Sunday, November 27, 2011

to all you lovers out there...




we've all seen movies about people who meet, fall in love,  and distance separates them, and two people give all they have to find each other.  or the movies where it's love at first site, or.....

books.  that captivate their reader for hours on end.

whatever, you know what i mean.

we all have some sort of love story.  whether it be finding a new friend, our family, having kids, or finding your husband/wife.  

in light of the Christmas season, i have a question for you.  how far would you go for love?  to find it, receive it, rescue it?  

the Father gave His only Son.  in my opinion, the giving of His Son was not just a gift, but a love story too.   

so, how far would go?  i'd love to hear your story.

Wednesday, November 23, 2011

indiana is for pinterester's

hi friends.  i'm sitting in starbucks again...i've been here 6.25 hours thus far.  i have never spent so much time in a starbucks in ALL my life (please exclude the time in my life when i was an employee, and all this starbucks talk will make more sense later.  keep reading).

anyway.

yesterday, kristin didn't have to work, so we spent the day together.  i took her to lunch at The Tin Lizzie.  she had never heard of it, which i couldn't believe, so that's where we headed.  it was a rainy day, so a warm sandwich and a cup of soup was perfect.  isn't she extraordinary?


after lunch we headed to centerville, indiana to an antique mall.  now, let me be honest, i didn't have much hope for this place.  centerville is much smaller than richmond and in the middle of NO WHERE!  i thought, "what is a place like centerville going to have to offer?"  but i kept my opinion to myself.  

i was SOOOOOOOO wrong.  you know all the super old, but really cool things you find on pinterest that you only dream of finding in an antique/thrift store near you?  well, they're in this building.  you wouldn't believe the prices either.  the furniture is basically free compared to prices in the DFW area.  take a look at these pieces...


$157

$150

$85

what a FABULOUS idea!

$55 - i'm not kidding
love...

for kimber...

i wanted all 23 camera's on the shelf

had original film and all



can you believe it?  i could post 1,000 pictures of stuff i found, but you get the idea.  you should have heard all the moaning and grunting from krisin and i because we wanted EVERYTHING we saw.  i even bought kimber's little baby boo a present while there ;) i wanted a truck, the boy to load it all up, and a lot more money.  but regardless, we had a great time there.

_EXCERPTED DATA_.

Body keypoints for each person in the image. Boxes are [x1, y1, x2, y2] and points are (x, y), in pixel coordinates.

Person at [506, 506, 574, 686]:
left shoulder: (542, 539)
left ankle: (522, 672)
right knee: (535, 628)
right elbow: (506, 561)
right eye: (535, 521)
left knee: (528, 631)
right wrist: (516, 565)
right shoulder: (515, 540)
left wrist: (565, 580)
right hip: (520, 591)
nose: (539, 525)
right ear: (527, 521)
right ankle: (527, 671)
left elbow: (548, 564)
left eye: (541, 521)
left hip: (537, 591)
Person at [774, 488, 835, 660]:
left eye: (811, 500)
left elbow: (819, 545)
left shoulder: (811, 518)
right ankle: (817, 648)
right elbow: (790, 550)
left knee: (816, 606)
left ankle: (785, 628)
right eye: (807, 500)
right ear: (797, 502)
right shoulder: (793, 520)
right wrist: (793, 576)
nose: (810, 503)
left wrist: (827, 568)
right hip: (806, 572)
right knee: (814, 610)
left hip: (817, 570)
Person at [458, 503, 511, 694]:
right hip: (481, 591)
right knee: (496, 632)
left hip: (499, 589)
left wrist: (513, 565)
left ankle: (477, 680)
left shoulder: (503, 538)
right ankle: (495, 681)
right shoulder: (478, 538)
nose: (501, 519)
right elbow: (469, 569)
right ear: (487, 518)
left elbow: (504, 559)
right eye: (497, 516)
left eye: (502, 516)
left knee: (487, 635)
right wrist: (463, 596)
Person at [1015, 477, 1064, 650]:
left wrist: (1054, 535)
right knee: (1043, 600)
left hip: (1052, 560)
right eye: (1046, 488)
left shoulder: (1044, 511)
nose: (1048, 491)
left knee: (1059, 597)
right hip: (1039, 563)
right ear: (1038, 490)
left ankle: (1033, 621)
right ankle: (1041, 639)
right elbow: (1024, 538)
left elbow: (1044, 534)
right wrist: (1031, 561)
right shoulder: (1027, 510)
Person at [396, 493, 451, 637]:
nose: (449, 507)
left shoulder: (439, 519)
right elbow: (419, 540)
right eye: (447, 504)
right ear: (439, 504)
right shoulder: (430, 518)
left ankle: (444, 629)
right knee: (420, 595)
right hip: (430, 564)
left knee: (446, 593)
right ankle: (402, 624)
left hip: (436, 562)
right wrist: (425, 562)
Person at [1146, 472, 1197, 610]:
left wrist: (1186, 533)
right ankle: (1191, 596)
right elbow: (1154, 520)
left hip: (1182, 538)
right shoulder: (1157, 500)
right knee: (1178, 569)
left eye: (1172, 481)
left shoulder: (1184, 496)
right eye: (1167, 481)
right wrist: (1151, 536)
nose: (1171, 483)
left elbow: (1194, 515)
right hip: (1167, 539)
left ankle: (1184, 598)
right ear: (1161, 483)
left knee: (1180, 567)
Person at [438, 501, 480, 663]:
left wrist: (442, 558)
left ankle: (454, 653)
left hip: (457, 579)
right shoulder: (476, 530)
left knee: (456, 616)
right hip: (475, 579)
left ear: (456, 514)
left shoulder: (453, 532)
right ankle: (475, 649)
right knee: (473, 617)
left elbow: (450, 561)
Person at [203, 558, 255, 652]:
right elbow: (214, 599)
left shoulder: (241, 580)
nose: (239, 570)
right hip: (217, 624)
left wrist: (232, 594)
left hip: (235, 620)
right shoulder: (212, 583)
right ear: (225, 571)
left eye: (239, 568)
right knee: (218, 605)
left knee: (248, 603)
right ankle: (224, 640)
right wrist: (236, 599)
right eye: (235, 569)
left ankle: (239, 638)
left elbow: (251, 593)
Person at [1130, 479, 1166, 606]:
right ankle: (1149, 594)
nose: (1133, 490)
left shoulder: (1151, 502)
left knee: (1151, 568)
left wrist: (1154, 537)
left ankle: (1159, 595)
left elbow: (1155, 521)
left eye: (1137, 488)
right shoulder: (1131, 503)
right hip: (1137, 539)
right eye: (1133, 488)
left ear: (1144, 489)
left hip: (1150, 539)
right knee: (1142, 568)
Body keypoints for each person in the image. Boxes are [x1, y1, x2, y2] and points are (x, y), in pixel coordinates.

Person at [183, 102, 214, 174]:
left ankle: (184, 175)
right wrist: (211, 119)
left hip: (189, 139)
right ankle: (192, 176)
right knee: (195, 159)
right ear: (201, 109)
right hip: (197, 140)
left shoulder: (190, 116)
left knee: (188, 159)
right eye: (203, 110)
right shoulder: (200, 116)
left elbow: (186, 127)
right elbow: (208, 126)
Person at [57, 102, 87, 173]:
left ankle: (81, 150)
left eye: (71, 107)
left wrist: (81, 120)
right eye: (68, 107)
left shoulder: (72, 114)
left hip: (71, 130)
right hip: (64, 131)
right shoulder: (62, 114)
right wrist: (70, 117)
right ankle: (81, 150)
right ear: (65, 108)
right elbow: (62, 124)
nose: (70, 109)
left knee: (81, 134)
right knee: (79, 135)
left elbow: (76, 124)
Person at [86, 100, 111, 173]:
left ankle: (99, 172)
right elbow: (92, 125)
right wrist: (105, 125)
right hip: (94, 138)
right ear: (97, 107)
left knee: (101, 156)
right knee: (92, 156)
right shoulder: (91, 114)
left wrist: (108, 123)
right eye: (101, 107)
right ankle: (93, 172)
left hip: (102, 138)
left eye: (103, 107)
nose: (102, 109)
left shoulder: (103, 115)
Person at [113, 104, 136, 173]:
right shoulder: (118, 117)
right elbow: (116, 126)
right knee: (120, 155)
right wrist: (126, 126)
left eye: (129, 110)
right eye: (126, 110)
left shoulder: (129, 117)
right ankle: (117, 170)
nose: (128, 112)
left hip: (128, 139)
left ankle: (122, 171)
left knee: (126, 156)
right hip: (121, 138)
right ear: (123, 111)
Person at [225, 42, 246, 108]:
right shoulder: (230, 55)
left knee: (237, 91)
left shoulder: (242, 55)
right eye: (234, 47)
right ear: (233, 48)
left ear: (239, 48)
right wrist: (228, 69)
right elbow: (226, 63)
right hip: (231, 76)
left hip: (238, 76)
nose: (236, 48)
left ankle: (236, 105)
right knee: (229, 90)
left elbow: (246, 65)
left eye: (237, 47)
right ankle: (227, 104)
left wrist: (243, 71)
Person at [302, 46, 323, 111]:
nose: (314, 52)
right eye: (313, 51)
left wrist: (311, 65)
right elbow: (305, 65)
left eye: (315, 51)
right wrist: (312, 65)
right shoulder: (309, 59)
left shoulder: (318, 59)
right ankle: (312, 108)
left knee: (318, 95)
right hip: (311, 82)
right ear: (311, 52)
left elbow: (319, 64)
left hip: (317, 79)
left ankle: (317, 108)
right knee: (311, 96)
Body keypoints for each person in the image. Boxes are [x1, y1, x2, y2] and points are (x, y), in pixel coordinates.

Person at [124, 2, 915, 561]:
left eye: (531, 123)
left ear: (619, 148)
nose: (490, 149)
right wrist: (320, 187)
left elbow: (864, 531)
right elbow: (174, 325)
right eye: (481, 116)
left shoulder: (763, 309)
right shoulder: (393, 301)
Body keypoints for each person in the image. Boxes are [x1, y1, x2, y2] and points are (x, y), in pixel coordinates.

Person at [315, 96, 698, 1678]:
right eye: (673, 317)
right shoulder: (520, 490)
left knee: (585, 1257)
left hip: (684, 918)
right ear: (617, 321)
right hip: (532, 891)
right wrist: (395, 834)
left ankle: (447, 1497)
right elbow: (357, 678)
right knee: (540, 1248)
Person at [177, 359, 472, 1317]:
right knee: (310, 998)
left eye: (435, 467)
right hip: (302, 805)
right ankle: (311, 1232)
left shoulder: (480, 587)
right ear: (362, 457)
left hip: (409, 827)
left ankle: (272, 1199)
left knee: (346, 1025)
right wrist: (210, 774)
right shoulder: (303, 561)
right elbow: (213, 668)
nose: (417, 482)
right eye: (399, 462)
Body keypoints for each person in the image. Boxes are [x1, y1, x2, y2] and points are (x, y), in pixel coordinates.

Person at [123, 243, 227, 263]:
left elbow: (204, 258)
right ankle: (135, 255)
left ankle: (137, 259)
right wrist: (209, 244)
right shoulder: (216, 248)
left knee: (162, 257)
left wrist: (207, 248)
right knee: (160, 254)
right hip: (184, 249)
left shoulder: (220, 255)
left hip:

_WHAT NEEDS TO BE DONE_.
Answer these questions from the blog posts above.
1. What did the Father give, according to the post about love?
2. Where did the writer take kristin to lunch?
3. In what town was the antique mall?

_EXERCISE ANSWER_.
1. His only Son.
2. The Tin Lizzie.
3. Centerville, Indiana.